Working data:
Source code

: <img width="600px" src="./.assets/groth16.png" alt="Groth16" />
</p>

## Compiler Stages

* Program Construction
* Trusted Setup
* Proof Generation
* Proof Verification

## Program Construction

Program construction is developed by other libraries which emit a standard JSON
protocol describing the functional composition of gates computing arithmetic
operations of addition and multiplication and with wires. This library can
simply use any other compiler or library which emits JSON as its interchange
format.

Directions for this task:
Reproduce the rows word for word, from their first line through the line that contains "## Program Construction". Include both of those lines.

Answer to this problem:
Source code

: <img width="600px" src="./.assets/groth16.png" alt="Groth16" />
</p>

## Compiler Stages

* Program Construction
* Trusted Setup
* Proof Generation
* Proof Verification

## Program Construction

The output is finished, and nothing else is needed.